▸ **STORED DATA**
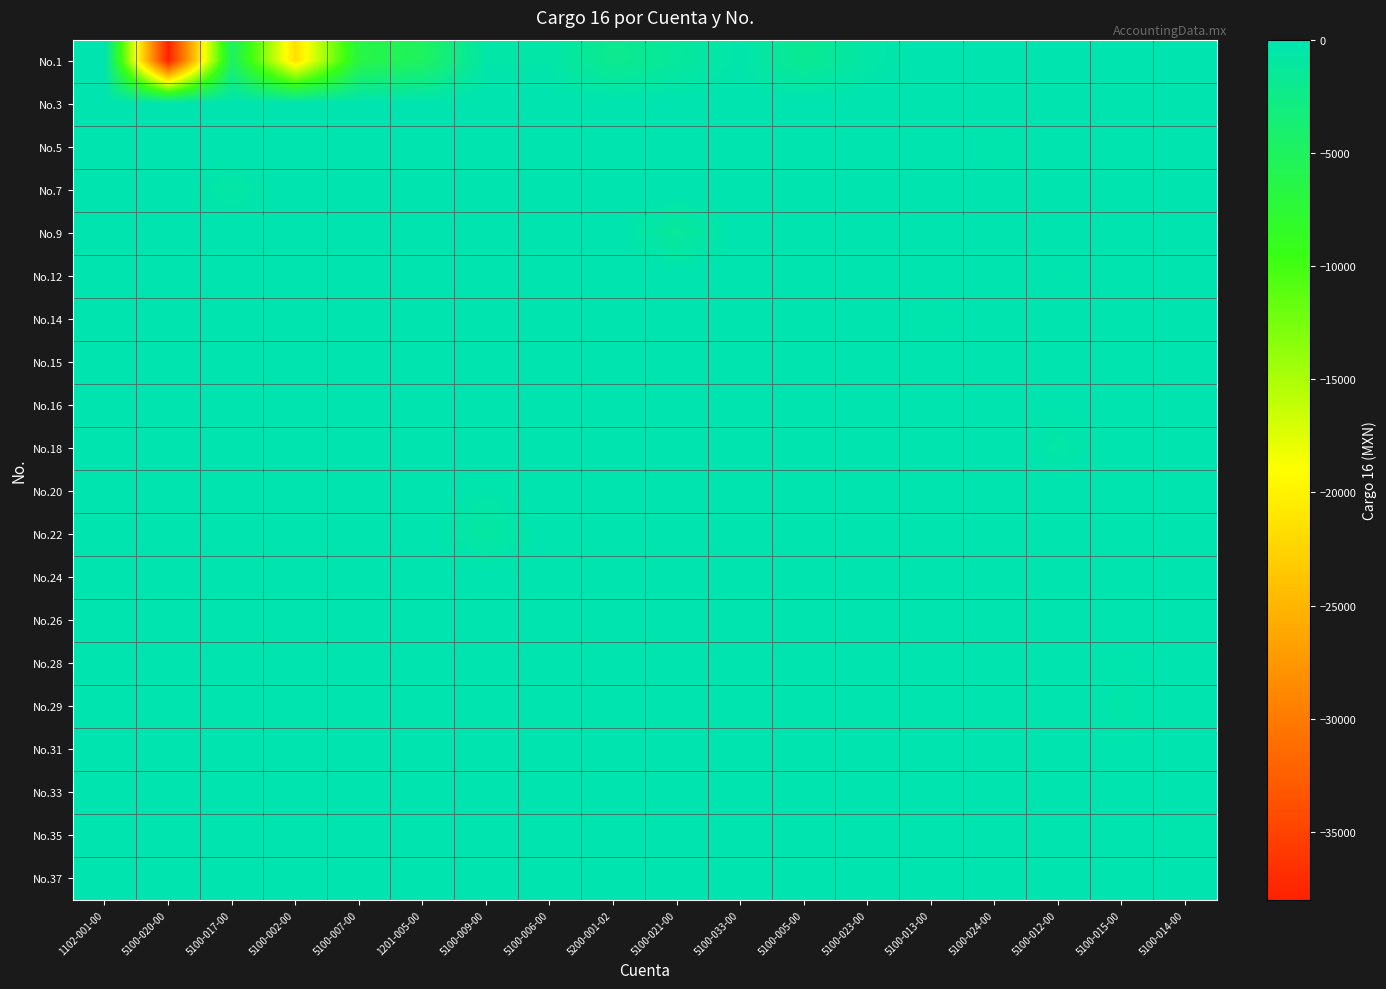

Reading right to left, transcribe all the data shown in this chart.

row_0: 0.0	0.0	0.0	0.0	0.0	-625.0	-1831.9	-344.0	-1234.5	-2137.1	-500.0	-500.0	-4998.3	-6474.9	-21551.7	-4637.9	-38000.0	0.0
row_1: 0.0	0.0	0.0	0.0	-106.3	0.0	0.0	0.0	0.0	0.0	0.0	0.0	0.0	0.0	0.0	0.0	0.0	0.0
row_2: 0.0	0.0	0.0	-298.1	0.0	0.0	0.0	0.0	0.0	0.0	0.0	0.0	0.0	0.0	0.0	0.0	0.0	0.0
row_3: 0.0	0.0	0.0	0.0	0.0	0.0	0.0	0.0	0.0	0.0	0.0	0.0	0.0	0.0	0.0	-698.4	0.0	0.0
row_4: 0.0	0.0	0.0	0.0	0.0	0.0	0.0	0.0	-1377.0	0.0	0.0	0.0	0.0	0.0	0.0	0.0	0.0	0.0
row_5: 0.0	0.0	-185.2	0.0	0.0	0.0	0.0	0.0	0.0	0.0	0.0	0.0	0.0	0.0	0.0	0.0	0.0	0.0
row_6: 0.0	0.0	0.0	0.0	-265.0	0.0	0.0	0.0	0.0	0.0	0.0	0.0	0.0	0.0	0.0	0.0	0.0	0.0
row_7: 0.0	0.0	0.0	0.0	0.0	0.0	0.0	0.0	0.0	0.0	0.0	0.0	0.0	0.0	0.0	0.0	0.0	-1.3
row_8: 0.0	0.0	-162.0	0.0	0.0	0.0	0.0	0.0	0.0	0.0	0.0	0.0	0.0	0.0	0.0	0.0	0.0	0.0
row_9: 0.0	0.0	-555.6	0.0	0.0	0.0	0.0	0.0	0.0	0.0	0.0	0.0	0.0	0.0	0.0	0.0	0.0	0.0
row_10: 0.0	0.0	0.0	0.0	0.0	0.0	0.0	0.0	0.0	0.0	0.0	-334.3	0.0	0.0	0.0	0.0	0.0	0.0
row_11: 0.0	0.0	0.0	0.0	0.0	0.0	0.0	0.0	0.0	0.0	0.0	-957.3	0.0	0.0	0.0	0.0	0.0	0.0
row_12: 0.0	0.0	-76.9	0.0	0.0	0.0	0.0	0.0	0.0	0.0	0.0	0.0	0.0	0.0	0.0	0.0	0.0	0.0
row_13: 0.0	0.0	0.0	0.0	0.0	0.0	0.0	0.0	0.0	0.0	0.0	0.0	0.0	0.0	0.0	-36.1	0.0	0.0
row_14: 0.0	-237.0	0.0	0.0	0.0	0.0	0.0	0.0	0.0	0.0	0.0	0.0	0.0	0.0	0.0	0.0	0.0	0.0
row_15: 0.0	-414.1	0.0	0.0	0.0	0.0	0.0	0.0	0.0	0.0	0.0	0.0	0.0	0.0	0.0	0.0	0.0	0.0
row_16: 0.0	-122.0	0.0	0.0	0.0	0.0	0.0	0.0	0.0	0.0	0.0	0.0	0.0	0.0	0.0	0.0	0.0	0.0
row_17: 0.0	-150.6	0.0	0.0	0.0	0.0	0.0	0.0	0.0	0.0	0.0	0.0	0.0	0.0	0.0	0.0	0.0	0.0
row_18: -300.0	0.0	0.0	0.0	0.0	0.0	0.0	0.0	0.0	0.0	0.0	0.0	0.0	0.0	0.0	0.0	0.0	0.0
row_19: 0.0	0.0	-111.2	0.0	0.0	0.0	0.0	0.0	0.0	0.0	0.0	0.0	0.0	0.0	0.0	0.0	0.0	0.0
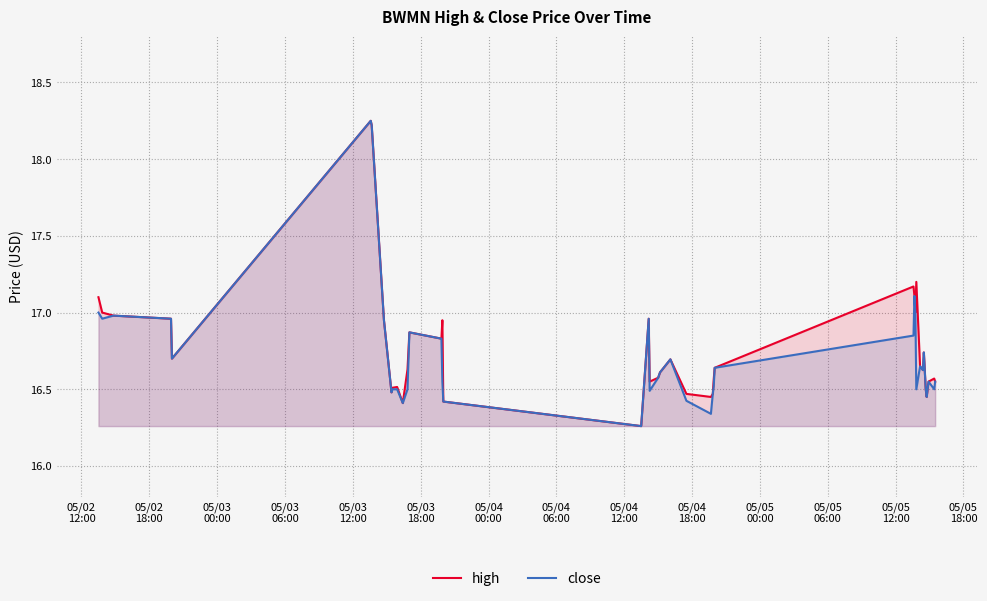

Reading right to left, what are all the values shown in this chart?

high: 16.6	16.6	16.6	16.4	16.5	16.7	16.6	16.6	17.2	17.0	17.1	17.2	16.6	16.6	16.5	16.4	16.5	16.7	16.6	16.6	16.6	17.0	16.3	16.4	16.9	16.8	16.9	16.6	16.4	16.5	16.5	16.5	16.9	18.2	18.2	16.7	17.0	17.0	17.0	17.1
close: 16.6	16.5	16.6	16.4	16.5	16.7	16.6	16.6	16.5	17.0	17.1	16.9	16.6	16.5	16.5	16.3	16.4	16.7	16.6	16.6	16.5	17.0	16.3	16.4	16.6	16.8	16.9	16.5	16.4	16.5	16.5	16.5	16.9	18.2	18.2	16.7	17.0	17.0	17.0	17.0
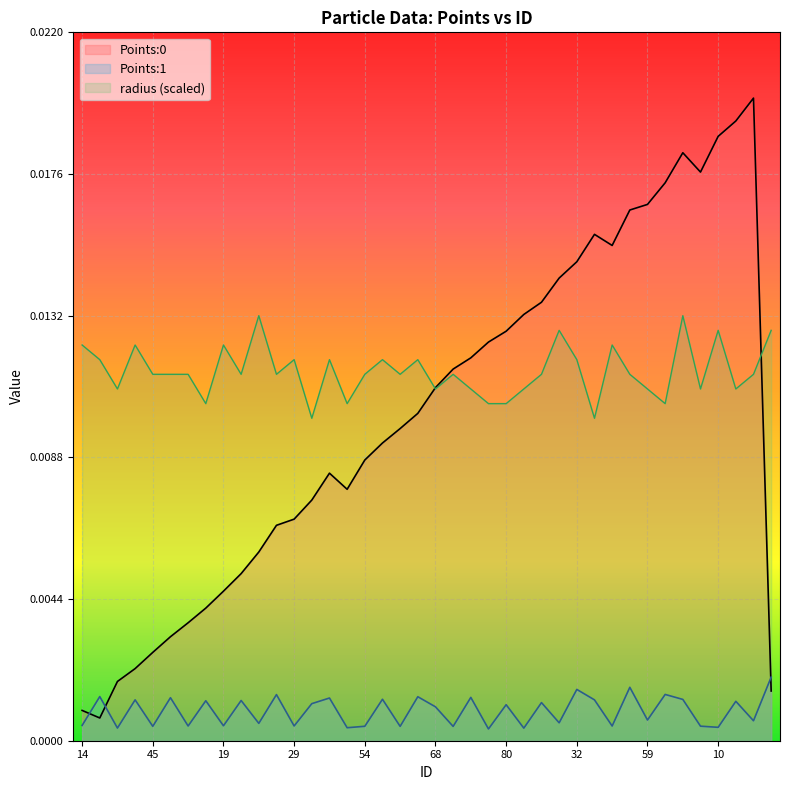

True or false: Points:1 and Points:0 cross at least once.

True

▸ **WHAT IS BEING ASKED**
Reproduce every line of the entries above verbatim, omitting the pictures.

▸ **SOLUTION TO THIS PROBLEM**
Reading right to left, transcribe all the data shown in this chart.

row_0: 0.0	0.0	0.0	0.0	0.0	-625.0	-1831.9	-344.0	-1234.5	-2137.1	-500.0	-500.0	-4998.3	-6474.9	-21551.7	-4637.9	-38000.0	0.0
row_1: 0.0	0.0	0.0	0.0	-106.3	0.0	0.0	0.0	0.0	0.0	0.0	0.0	0.0	0.0	0.0	0.0	0.0	0.0
row_2: 0.0	0.0	0.0	-298.1	0.0	0.0	0.0	0.0	0.0	0.0	0.0	0.0	0.0	0.0	0.0	0.0	0.0	0.0
row_3: 0.0	0.0	0.0	0.0	0.0	0.0	0.0	0.0	0.0	0.0	0.0	0.0	0.0	0.0	0.0	-698.4	0.0	0.0
row_4: 0.0	0.0	0.0	0.0	0.0	0.0	0.0	0.0	-1377.0	0.0	0.0	0.0	0.0	0.0	0.0	0.0	0.0	0.0
row_5: 0.0	0.0	-185.2	0.0	0.0	0.0	0.0	0.0	0.0	0.0	0.0	0.0	0.0	0.0	0.0	0.0	0.0	0.0
row_6: 0.0	0.0	0.0	0.0	-265.0	0.0	0.0	0.0	0.0	0.0	0.0	0.0	0.0	0.0	0.0	0.0	0.0	0.0
row_7: 0.0	0.0	0.0	0.0	0.0	0.0	0.0	0.0	0.0	0.0	0.0	0.0	0.0	0.0	0.0	0.0	0.0	-1.3
row_8: 0.0	0.0	-162.0	0.0	0.0	0.0	0.0	0.0	0.0	0.0	0.0	0.0	0.0	0.0	0.0	0.0	0.0	0.0
row_9: 0.0	0.0	-555.6	0.0	0.0	0.0	0.0	0.0	0.0	0.0	0.0	0.0	0.0	0.0	0.0	0.0	0.0	0.0
row_10: 0.0	0.0	0.0	0.0	0.0	0.0	0.0	0.0	0.0	0.0	0.0	-334.3	0.0	0.0	0.0	0.0	0.0	0.0
row_11: 0.0	0.0	0.0	0.0	0.0	0.0	0.0	0.0	0.0	0.0	0.0	-957.3	0.0	0.0	0.0	0.0	0.0	0.0
row_12: 0.0	0.0	-76.9	0.0	0.0	0.0	0.0	0.0	0.0	0.0	0.0	0.0	0.0	0.0	0.0	0.0	0.0	0.0
row_13: 0.0	0.0	0.0	0.0	0.0	0.0	0.0	0.0	0.0	0.0	0.0	0.0	0.0	0.0	0.0	-36.1	0.0	0.0
row_14: 0.0	-237.0	0.0	0.0	0.0	0.0	0.0	0.0	0.0	0.0	0.0	0.0	0.0	0.0	0.0	0.0	0.0	0.0
row_15: 0.0	-414.1	0.0	0.0	0.0	0.0	0.0	0.0	0.0	0.0	0.0	0.0	0.0	0.0	0.0	0.0	0.0	0.0
row_16: 0.0	-122.0	0.0	0.0	0.0	0.0	0.0	0.0	0.0	0.0	0.0	0.0	0.0	0.0	0.0	0.0	0.0	0.0
row_17: 0.0	-150.6	0.0	0.0	0.0	0.0	0.0	0.0	0.0	0.0	0.0	0.0	0.0	0.0	0.0	0.0	0.0	0.0
row_18: -300.0	0.0	0.0	0.0	0.0	0.0	0.0	0.0	0.0	0.0	0.0	0.0	0.0	0.0	0.0	0.0	0.0	0.0
row_19: 0.0	0.0	-111.2	0.0	0.0	0.0	0.0	0.0	0.0	0.0	0.0	0.0	0.0	0.0	0.0	0.0	0.0	0.0

Reading right to left, what are all the values shown in this chart?

high: 16.6	16.6	16.6	16.4	16.5	16.7	16.6	16.6	17.2	17.0	17.1	17.2	16.6	16.6	16.5	16.4	16.5	16.7	16.6	16.6	16.6	17.0	16.3	16.4	16.9	16.8	16.9	16.6	16.4	16.5	16.5	16.5	16.9	18.2	18.2	16.7	17.0	17.0	17.0	17.1
close: 16.6	16.5	16.6	16.4	16.5	16.7	16.6	16.6	16.5	17.0	17.1	16.9	16.6	16.5	16.5	16.3	16.4	16.7	16.6	16.6	16.5	17.0	16.3	16.4	16.6	16.8	16.9	16.5	16.4	16.5	16.5	16.5	16.9	18.2	18.2	16.7	17.0	17.0	17.0	17.0

True or false: Points:1 and Points:0 cross at least once.

True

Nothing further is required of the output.